Supermarket Price Wars
The ongoing battle between supermarket giants has further contributed to the plummeting price of British milk. Whilst retailers battle it out for the cheapest price per litre, driven by consumer trends, farm gate prices have fallen as low as 2p per litre in the past 6 months. Although demand has now increased, the recent price increases have not yet filtered down to producers.
Following the rise of the Euro against the pound, European exports have become increasingly profitable, with manufacturers looking to export as much as possible whilst current trade agreements with Europe remain unchanged. It’s suggested that a decrease in dairy exports could help level the price of milk by limiting competition for supply to with the UK.
Market Trends: The Mary Berry Effect
UK retailers have reported spikes in the sales of butter following the success of popular TV show The Great British Bake Off. Named ‘The Mary Berry effect’, the showed has piqued the interest of amateur bakers across the country, adding to demand for the popular ingredient.

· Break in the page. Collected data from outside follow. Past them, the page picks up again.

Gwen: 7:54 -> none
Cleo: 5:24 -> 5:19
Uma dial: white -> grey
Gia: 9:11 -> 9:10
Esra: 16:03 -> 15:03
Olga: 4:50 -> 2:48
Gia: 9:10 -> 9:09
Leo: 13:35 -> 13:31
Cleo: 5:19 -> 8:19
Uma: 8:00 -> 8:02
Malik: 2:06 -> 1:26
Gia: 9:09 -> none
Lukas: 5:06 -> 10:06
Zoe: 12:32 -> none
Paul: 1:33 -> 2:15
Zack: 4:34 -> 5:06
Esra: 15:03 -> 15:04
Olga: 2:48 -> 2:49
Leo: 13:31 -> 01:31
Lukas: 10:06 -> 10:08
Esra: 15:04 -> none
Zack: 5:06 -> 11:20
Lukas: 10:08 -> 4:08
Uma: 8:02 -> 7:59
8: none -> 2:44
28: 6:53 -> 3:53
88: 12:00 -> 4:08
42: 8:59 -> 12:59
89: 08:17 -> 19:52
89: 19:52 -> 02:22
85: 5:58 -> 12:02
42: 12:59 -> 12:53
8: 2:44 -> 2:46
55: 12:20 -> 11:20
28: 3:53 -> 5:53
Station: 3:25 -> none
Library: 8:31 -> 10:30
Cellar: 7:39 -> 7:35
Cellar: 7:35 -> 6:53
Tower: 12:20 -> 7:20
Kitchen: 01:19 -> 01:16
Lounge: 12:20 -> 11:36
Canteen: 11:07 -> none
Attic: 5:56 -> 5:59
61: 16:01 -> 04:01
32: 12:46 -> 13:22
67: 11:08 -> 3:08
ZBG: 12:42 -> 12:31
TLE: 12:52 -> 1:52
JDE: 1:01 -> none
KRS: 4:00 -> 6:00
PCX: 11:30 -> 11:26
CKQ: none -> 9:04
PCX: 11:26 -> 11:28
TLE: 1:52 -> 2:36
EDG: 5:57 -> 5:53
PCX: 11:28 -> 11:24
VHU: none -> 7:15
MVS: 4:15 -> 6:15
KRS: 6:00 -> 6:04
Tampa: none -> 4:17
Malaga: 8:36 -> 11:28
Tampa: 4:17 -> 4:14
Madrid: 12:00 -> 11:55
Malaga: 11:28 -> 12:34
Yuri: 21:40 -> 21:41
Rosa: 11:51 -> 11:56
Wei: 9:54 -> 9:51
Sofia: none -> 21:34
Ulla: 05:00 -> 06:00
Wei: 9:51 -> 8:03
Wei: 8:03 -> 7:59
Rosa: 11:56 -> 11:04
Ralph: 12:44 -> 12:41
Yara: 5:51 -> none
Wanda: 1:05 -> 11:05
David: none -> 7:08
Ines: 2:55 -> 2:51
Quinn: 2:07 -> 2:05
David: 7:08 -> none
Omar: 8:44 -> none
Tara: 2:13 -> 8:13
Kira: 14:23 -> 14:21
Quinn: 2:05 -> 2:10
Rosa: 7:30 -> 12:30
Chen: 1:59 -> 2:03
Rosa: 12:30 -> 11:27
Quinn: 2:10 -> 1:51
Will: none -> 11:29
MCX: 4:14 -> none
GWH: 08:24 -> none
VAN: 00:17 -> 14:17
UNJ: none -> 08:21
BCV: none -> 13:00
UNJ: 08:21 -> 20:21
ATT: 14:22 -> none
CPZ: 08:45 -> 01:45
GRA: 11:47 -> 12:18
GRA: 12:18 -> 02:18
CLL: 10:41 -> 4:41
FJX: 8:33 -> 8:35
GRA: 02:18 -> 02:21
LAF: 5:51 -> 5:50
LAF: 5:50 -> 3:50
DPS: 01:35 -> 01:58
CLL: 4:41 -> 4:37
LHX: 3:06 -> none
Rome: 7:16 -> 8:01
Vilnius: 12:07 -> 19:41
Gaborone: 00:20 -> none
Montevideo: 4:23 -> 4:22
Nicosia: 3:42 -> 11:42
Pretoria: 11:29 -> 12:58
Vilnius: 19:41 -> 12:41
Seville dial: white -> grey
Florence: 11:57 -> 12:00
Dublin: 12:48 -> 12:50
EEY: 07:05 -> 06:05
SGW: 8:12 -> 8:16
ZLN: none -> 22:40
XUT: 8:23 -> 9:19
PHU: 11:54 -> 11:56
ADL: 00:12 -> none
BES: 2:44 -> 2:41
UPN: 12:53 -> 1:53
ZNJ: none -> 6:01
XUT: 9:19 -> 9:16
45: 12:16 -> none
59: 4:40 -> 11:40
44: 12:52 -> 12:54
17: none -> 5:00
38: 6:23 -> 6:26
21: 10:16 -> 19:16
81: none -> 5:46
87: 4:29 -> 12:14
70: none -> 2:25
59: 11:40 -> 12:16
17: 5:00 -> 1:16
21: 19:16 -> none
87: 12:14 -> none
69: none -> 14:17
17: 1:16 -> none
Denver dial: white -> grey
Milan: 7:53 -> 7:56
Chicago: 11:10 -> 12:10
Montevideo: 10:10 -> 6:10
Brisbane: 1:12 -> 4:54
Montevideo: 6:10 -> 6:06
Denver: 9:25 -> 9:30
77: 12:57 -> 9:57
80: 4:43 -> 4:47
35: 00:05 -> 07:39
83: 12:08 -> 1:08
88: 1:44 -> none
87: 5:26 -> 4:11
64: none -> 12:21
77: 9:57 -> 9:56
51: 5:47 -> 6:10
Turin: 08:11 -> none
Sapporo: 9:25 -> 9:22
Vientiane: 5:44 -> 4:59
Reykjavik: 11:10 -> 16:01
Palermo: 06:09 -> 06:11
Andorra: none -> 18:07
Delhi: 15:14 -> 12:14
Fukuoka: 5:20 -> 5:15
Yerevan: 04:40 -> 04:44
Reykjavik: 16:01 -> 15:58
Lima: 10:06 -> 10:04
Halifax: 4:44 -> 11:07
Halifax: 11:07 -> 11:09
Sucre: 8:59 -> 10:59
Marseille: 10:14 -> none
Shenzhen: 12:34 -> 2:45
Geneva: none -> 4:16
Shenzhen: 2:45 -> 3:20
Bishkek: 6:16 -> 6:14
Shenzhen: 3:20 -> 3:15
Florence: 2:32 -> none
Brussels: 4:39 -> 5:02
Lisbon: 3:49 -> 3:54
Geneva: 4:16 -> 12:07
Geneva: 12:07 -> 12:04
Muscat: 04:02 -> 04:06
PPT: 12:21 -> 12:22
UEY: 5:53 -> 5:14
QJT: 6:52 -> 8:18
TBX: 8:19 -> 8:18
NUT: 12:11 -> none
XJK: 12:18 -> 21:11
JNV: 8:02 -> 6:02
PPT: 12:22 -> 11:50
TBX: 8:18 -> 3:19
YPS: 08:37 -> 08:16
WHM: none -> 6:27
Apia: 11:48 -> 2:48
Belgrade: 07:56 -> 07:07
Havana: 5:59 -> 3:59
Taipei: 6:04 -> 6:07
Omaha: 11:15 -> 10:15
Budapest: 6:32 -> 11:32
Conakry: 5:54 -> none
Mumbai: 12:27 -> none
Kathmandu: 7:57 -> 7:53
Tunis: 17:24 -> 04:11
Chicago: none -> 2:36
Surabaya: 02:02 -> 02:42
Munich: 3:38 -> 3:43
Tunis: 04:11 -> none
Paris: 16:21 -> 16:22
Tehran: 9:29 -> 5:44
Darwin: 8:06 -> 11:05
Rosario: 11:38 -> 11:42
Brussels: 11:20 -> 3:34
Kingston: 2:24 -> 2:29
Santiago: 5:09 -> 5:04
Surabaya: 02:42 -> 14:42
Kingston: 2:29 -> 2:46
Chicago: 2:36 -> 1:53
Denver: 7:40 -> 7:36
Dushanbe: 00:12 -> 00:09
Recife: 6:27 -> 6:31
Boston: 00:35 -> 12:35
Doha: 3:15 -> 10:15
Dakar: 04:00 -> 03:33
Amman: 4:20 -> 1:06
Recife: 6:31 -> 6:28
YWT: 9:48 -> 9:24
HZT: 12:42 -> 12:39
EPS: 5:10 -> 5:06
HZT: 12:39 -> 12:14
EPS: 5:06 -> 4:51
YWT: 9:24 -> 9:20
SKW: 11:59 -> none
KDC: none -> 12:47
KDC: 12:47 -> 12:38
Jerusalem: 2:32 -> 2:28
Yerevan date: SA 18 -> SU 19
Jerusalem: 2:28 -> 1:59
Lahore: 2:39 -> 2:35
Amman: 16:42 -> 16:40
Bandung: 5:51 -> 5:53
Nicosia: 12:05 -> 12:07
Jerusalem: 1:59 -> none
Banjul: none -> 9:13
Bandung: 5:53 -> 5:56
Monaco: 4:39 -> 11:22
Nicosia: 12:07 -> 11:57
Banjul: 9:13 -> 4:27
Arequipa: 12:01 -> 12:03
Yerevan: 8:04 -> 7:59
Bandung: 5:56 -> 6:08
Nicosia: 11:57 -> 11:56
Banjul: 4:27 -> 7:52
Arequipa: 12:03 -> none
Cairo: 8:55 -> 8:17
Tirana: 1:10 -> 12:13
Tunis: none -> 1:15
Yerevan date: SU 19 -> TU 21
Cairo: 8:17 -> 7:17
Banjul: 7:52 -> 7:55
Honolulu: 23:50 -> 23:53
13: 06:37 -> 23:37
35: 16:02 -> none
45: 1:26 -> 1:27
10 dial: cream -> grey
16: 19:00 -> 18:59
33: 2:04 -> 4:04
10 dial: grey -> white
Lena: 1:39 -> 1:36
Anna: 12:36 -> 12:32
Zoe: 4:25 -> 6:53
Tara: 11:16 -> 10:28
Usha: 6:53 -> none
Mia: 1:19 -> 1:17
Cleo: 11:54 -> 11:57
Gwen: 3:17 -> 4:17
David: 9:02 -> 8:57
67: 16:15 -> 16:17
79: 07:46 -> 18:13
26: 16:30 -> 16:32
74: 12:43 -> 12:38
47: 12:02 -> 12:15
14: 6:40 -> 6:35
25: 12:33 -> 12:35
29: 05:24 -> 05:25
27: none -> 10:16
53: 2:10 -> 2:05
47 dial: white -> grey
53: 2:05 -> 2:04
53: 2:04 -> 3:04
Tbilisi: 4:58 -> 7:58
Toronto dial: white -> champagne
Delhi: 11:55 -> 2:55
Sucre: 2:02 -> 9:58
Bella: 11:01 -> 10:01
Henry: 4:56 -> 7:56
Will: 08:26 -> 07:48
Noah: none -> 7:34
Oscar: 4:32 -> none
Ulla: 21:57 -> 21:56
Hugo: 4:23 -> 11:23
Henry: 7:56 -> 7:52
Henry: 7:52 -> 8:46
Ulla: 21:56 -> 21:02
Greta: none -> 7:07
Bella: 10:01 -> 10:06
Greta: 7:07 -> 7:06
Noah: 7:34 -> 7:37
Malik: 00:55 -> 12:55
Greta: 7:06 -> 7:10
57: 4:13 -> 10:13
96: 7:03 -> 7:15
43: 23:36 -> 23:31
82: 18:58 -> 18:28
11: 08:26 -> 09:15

Recent revelations about the benefits of natural fats has also seen health conscious consumers switch back to butter, following a period of bad PR for vegetable spreads and other butter alternatives, which can be highly processed and have been linked to several negative health implications.
The NFU have advised that whilst the dairy industry is unstable, butter shortages in 2017 are unlikely, however with wholesalers and retailers fighting hard not to pass on cost increases to consumers, it’s unclear when wholesale prices will stabilise.